Richard Strauss: Ich werd’ jetzt in die Kirche geh’n (Der Rosenkavalier). Régine Crespin (The Marschallin); Suzanne Sarroca (Octavian); Louis de Froment conducting the Orchestre de la RTF. Radio performance, 1962. I first heard this on the late Mike Richter’s CD-ROM called Opera from Paris. (Please click on the link above to read more about Mike and his services to opera. He produced a series of invaluable CD-ROMs of rare material, many of which are still available here at an unbelievably cheap price. I highly recommend them. BTW, Suzanne Sarroca, who appears very briefly on the podcast as Octavian, is, as of this writing, still with us on Planet Earth. She was a remarkable if somewhat unsung singer. Check out this interview with her from a few years back (it’s in French, but if you don’t read the language, please remember that Google Translate is your friend!)

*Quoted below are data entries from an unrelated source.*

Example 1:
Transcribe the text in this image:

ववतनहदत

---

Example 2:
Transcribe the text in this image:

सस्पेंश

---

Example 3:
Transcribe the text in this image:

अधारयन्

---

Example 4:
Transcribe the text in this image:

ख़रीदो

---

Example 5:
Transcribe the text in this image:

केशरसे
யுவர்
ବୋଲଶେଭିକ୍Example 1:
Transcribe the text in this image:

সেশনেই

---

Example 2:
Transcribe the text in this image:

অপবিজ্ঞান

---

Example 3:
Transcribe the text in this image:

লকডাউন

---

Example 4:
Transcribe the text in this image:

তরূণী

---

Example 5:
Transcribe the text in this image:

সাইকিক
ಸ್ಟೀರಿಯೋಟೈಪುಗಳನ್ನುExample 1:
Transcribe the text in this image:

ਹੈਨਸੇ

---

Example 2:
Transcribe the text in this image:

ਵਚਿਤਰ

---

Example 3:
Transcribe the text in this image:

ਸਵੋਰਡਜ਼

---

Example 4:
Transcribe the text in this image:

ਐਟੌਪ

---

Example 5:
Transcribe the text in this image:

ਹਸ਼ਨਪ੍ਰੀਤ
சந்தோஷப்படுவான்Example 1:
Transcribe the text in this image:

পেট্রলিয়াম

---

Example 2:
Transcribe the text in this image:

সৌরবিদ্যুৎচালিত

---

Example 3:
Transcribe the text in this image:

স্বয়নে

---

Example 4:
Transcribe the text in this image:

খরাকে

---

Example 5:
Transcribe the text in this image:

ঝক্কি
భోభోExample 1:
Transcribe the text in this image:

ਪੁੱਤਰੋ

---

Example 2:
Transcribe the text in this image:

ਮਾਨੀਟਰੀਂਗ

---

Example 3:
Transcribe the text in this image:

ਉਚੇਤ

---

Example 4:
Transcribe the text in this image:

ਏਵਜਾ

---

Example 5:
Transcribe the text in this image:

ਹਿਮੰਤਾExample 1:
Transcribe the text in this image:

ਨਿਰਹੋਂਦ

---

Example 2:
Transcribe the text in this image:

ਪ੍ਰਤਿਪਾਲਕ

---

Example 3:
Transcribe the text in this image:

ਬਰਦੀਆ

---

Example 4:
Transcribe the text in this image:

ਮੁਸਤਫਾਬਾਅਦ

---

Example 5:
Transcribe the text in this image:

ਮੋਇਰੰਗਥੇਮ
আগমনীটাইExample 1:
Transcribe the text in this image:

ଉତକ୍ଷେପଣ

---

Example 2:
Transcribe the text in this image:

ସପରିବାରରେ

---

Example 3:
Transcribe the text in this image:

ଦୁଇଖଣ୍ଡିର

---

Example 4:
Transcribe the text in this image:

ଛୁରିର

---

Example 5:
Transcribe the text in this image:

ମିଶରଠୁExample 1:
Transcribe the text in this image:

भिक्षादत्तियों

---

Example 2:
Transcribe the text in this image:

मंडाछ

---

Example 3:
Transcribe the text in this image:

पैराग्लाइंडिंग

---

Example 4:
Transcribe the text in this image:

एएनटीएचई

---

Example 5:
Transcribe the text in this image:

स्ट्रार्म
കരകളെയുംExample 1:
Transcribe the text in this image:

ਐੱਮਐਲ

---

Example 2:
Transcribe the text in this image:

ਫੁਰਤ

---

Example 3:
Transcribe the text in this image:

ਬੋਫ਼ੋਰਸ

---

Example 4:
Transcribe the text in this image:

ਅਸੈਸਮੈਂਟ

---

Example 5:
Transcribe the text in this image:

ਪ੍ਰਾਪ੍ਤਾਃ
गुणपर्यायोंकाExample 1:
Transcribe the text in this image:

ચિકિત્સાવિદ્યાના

Richard Strauss: Hab mir’s gelobt (Der Rosenkavalier). Régine Crespin (The Marschallin); Elisabeth Söderström (Octavian); Anneliese Rothenberger (Sophie); Leopold Ludwig conducting the London Philharmonic Orchestra. Live performance from Glyndebourne, 07 June 1959. This might be the most vocally perfect performance I have ever heard of the trio. I love a soprano Octavian; it’s how the role is designated in the score (it was created by Eva von der Osten, whom I discussed briefly in my first episode), and some of the greatest Octavians (Sena Jurinac, Irmgard Seefried, Lotte Lehmann) have been sopranos, as have a number of near-greats (Teresa Zylis-Gara, Gwyneth Jones). (Incidentally, I also have a major soft spot in my heart for Gwyneth Jones as the Marschallin, Brigitte Fassbaender as Octavian, and Lucia Popp as Sophie performing it under the baton of Carlos Kleiber: this 1979 performance might be the most perfect performance ever of the trio as a piece of music, but I think the team of Crespin, Söderström, and Rothenberger tops them in sheer vocal terms.) These are three of my favorite singers ever in the entire history of the universe, so you can be sure that I was completely swept away by the beauty of this performance.

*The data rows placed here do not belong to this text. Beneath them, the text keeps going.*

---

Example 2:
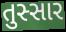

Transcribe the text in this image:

તુસ્સાર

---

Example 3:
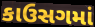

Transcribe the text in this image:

કાઉસગમાં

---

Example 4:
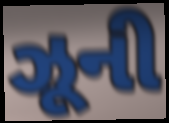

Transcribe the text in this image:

ઝૂની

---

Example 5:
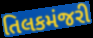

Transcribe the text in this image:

તિલકમંજરી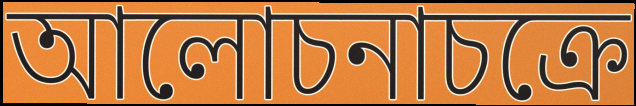
আলোচনাচক্রে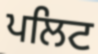
ਪਲਿਟ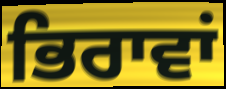
ਭਿਰਾਵਾਂ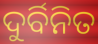
ଦୁର୍ବିନିତ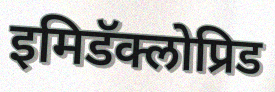
इमिडॅक्लोप्रिड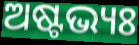
ଅଷ୍ଟଭ୍ୟଃ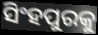
ସିଂହପୁରକୁ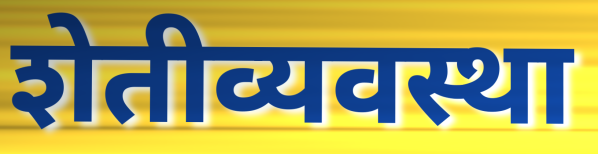
शेतीव्यवस्था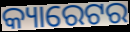
କ୍ୟାରେଟର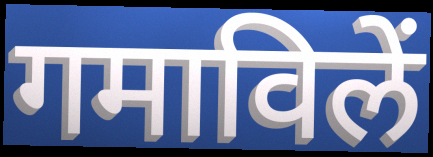
गमाविलेंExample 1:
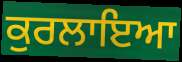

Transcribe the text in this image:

ਕੁਰਲਾਇਆ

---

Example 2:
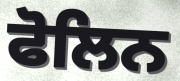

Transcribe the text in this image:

ਫੋਲਿਨ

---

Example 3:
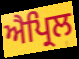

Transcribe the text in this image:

ਐਪ੍ਰਿਲ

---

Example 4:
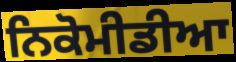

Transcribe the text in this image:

ਨਿਕੋਮੀਡੀਆ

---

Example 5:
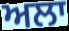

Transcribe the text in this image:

ਅਲਾ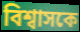
বিশ্বাসকে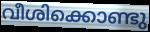
വീശിക്കൊണ്ടു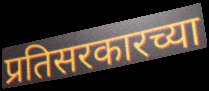
प्रतिसरकारच्याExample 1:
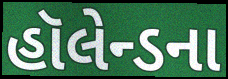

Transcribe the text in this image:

હૉલેન્ડના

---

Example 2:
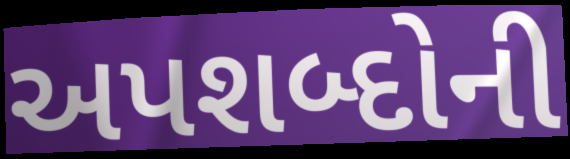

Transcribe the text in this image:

અપશબ્દોની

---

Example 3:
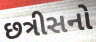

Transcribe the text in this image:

છત્રીસનો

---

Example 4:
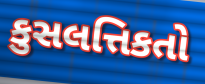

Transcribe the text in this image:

કુસલત્તિકતો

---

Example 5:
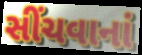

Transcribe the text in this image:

સીંચવાનાં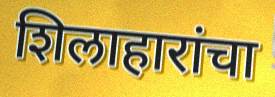
शिलाहारांचाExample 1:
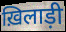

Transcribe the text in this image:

ख़िलाड़ी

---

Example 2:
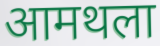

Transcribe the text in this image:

आमथला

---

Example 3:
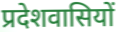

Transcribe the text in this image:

प्रदेशवासियों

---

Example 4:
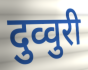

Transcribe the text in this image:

दुव्वुरी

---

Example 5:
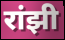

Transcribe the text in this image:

रांझीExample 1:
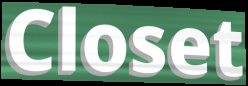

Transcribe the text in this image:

Closet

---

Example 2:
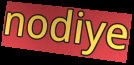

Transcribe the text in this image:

nodiye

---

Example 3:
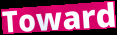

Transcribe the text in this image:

Toward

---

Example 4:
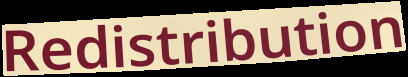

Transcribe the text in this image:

Redistribution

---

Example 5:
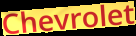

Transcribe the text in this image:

ChevroletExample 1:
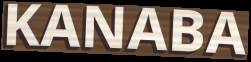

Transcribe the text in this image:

KANABA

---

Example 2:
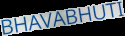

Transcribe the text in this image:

BHAVABHUTI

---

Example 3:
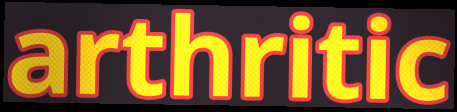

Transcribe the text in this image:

arthritic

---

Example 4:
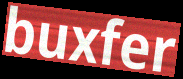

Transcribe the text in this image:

buxfer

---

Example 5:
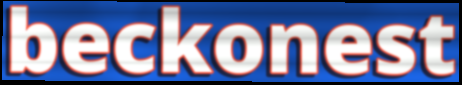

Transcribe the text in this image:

beckonest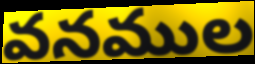
వనముల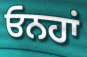
ਓਨਹਾਂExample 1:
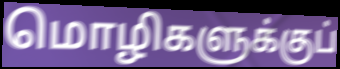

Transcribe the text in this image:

மொழிகளுக்குப்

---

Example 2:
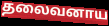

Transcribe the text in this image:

தலைவனாய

Oscar Straus: Je ne suis pas ce que l’on pense (Les trois valses). Régine Crespin (Franzi/Irène ), Alain Lombard conducting the Wiener Volksopernorchester. From the London/Decca album Prima Donna in Paris (SET 521, 1971). Only Crespin can match the great vedette of French operetta, Yvonne Printemps, who appeared in the 1938 film based on the piece originally performed at the Paris Exposition of 1937. I have a great love in my heard for Yvonne Printemps: there are certain of her recordings that I cannot hear without breaking out into tears. It’s an inexplicable thing, but there you have it: some voices just do that to me. Régine Crespin is another such voice. I look forward to bringing you more of her magnificence in a second episode that will air before the end of the year.